SC turnout heavy; some in Richland County voted as late as 11:30 pm

Published: November 7, 2012 

The line to vote at Faith Methodist church in Lexington stretched close to the nearby woods on Tuesday afternoon. There were complaints at many polls about the extreme wait times to cast a ballot.

Tim Dominick — tdominick@thestate.comBuy Photo

— Voters across South Carolina turned out in droves in Tuesday’s presidential election, but many waited hours to cast ballots, and Richland County appeared to have the most problems – with some voters in line until past 11:30 p.m.

The most complaints came from Richland County residents, said Chris Whitmire, a spokesman for the S.C. Election Commission.

Richland has about 1,000 voting machines but deployed no more than about 800 in the field, deputy election commission director Garry Baum said late Tuesday. Many of those not used are broken, Baum estimated.

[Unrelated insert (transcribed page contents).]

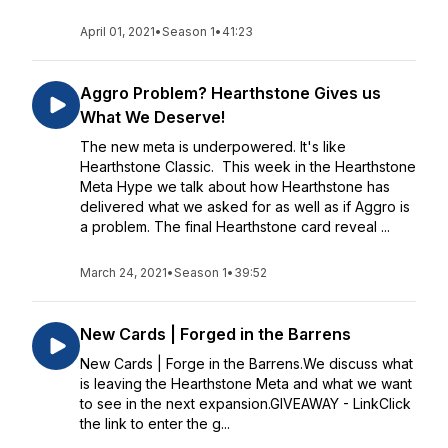
April 01, 2021
•
Season 1
•
41:23
Aggro Problem? Hearthstone Gives us
What We Deserve!
The new meta is underpowered. It's like
Hearthstone Classic. This week in the Hearthstone
Meta Hype we talk about how Hearthstone has
delivered what we asked for as well as if Aggro is
a problem. The final Hearthstone card reveal ...
March 24, 2021
•
Season 1
•
39:52
New Cards | Forged in the Barrens
New Cards | Forge in the Barrens.We discuss what
is leaving the Hearthstone Meta and what we want
to see in the next expansion.GIVEAWAY - LinkClick
the link to enter the g...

As of 11:30 p.m., 24 of the county’s 124 precincts still had not reported voter totals.

Many Richland County voters spent up to seven hours in line at precincts that they said didn’t have enough working voting machines to handle the crush of people. Voters in at least two precincts – Ridge View and Keels – were still in line to vote at about 11:30 p.m., more than four hours after polls closed, officials said.

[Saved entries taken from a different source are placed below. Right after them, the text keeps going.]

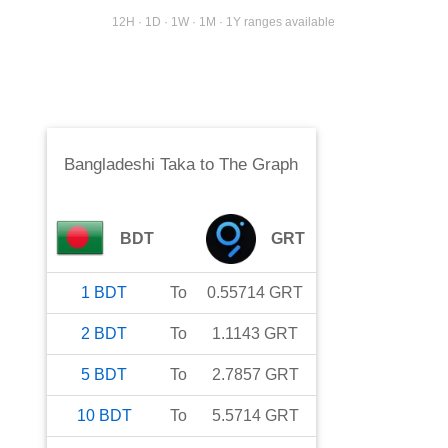
12H · 1D · 1W · 1M · 1Y ranges available
Bangladeshi Taka
to
The Graph
BDT
GRT
1
BDT
To
0.55714
GRT
2
BDT
To
1.1143
GRT
5
BDT
To
2.7857
GRT
10
BDT
To
5.5714
GRT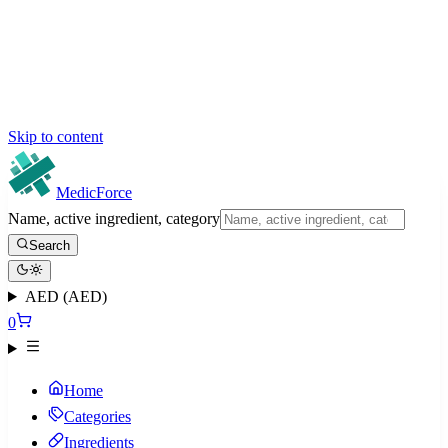
Skip to content
MedicForce
Name, active ingredient, category
Search
AED (AED)
0
Home
Categories
Ingredients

“I feel disenfranchised by this mess,” said David Eddy, a Northeast Richland County voter. “Heads should roll for preventing working people from voting.”

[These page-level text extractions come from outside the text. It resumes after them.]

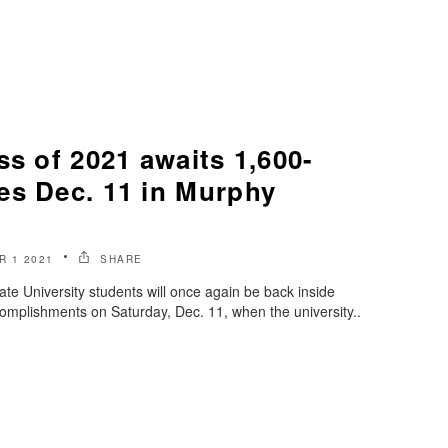
ss of 2021 awaits 1,600-
es Dec. 11 in Murphy
 1 2021
SHARE
e University students will once again be back inside
omplishments on Saturday, Dec. 11, when the university..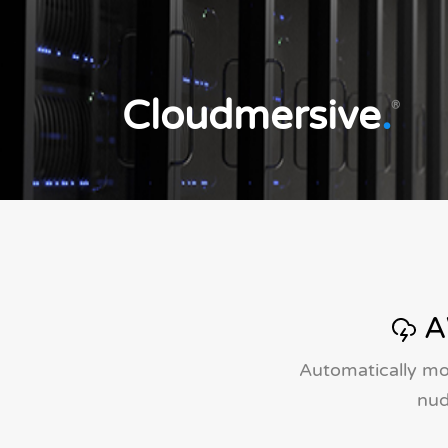
Cloudmersive
.
®
A
Automatically mo
nud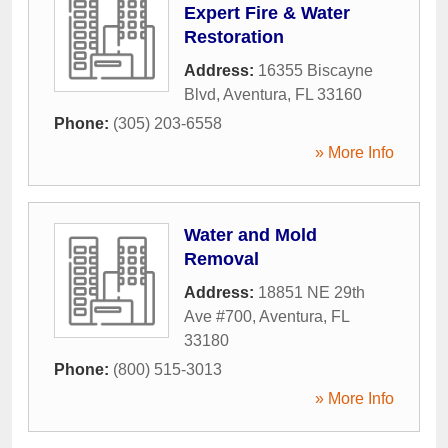
Expert Fire & Water
Restoration
Address:
16355 Biscayne
Blvd
,
Aventura
,
FL
33160
Phone:
(305) 203-6558
» More Info
Water and Mold
Removal
Address:
18851 NE 29th
Ave #700
,
Aventura
,
FL
33180
Phone:
(800) 515-3013
» More Info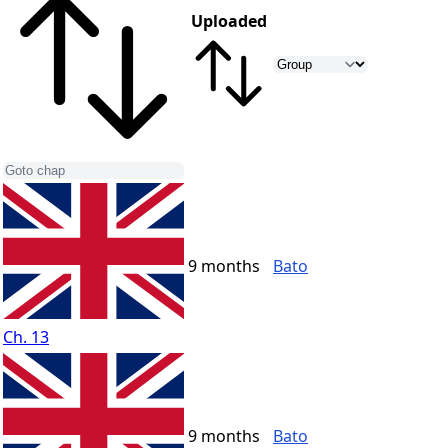
Uploaded
9 months
Bato
Ch. 13
9 months
Bato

Lillian McBride, voter registration and election commission director in Richland County, blamed the county’s previous election director for failing to leave adequate records for her staff to determine how many machines were needed in some precincts. McBride replaced Mike Cinnamon as election commission director in 2011.

“We didn’t have any records from the previous administrator who was here,” McBride said. She said the county provided the required number of machines, but in some precincts did not provide extra machines that could have helped move voters faster.

Reached at his home Tuesday night, Cinnamon said he left adequate information for the county after he retired last year.

“I’ve been gone since July of 2011 and I have yet to talk with anyone from that office,” he said. “I left information in that office that, if it wasn’t thrown away, they should have been able to find it. It’s easy to dump it on somebody else that was there before.”

Poll workers told The State that the A.C. Moore, Keenan, Dutch Fork and Pontiac precincts had fewer machines than in past elections, while the Pinehurst Park, Riverwalk and the Oak Pointe precincts were among those where voters said machines did not operate at times during the day.

McBride said many people may have assumed machines didn’t work or some precincts didn’t have enough machines, when in fact, they were the victims of heavy voter turnout. “I’ve heard some of the rumors that were going,” she said. “They were not true.”